De door de monteur geschonden norm beschermt ook de belangen van derden, zoals NS en Prorail
2.13
[geïntimeerde] heeft aangevoerd dat de vordering van Vivat moet stranden op het relativiteitsvereiste: indien haar monteur al een fout heeft gemaakt door een ongeschreven zorgvuldigheidsnorm niet in acht te nemen, dan gaat het om een norm die de verhouding tussen haar als opdrachtnemer en Westo als opdrachtgever betreft. Die norm strekt niet ter bescherming van willekeurige verkeersdeelnemers en zeker niet van eigenaren van zaken ten behoeve van het spoorwegverkeer, aldus [geïntimeerde] .
2.14
[geïntimeerde] heeft de opdracht gekregen om een tractor, een zwaar motorvoertuig waarmee (ook) op de openbare weg wordt gereden, te repareren.

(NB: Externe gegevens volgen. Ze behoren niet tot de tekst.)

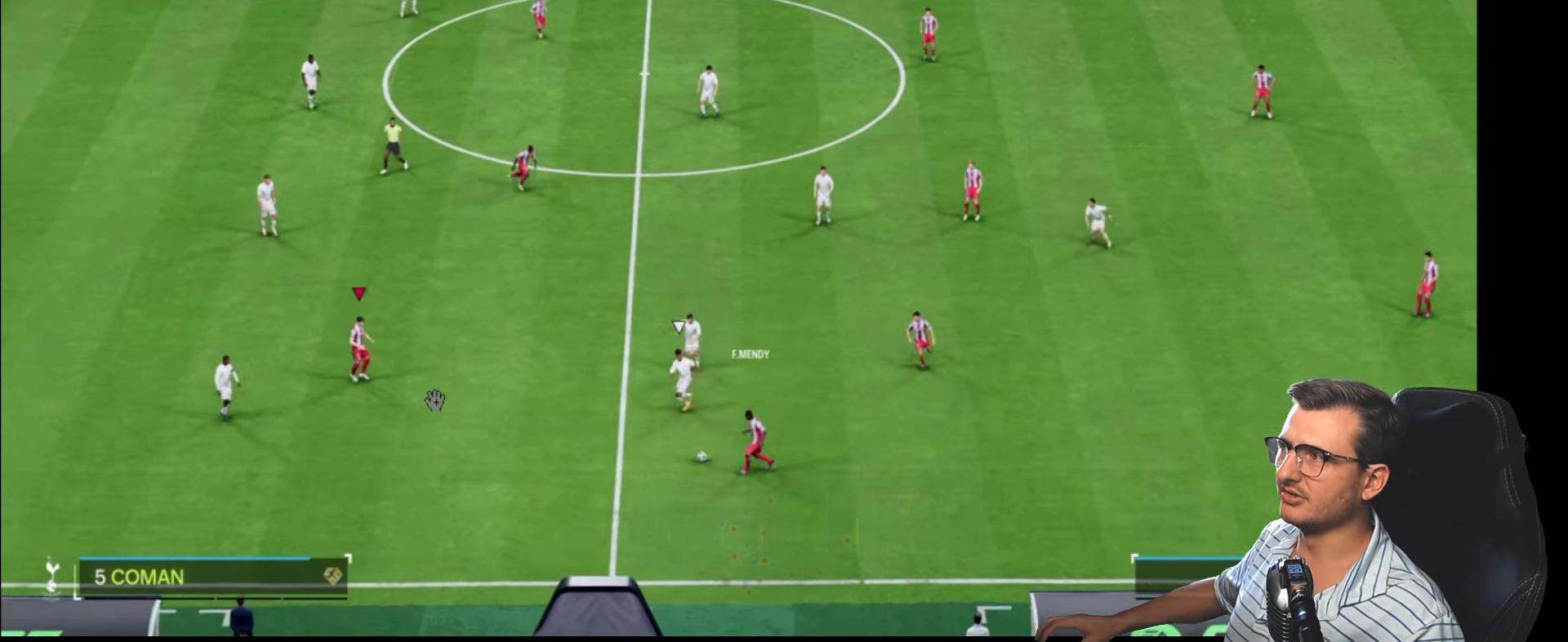
{"buttons": [], "left_stick": "up", "right_stick": "center", "events": [[200, "R1", "down"], [217, "left_stick", "up"], [217, "right_stick", "up"], [450, "R1", "up"], [450, "right_stick", "center"]]}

Wanneer zo’n tractor een defect heeft - de remmen weigeren bijvoorbeeld - kan dat ernstige gevaren opleveren voor de chauffeur van het voertuig, maar ook voor andere verkeersdeelnemers en daarnaast kan het leiden tot materiële schade aan het voertuig en aan objecten in en rond de openbare weg. Een tractor met een technisch defect is dus ‘een gevaar op de weg’, voor de eigenaar en de chauffeur van de tractor, maar ook voor andere verkeersdeelnemers en eigenaren van objecten op of aan de weg. Tegen die achtergrond dienen reparaties aan een tractor zorgvuldig te gebeuren. Voorkomen moet worden dat door een fout bij de reparatie een defect niet wordt hersteld, of een defect ontstaat, omdat in dat geval de veiligheid van de tractorbestuurder en andere verkeersdeelnemers in het geding is en de tractor schade kan oplopen en kan aanrichten. De bij een zorgvuldige reparatie in acht te nemen normen zijn dan ook, voor zover schending ervan tot een defect aan de tractor kan leiden, veiligheidsnormen, die bij een reparatie ook strekken tot bescherming van de belangen van anderen dan de eigenaar van de tractor en/of de opdrachtgever van de reparatie van de tractor.
2.15
Dat de in dit geval geschonden norm bedoeld was om een defect aan de tractor te voorkomen, staat tussen partijen niet ter discussie. De conclusie is dan ook dat de norm ook strekt ter bescherming van de belangen van derden die deelnemen aan het verkeer of eigenaar zijn van objecten op of aan de weg. Prorail is eigenaar van objecten op of aan de openbare weg, zoals de spoorwegbeveiliging die in dit geval beschadigd is geraakt. NS neemt met haar treinen, waaronder de in dit geval beschadigde trein, deel aan het wegverkeer op het moment dat die treinen zich op een overweg bevinden. De geschonden norm strekt daarom ook ter bescherming van de in dit geval getroffen belangen van NS en Prorail. Het verweer van [geïntimeerde] gaat om deze reden niet op.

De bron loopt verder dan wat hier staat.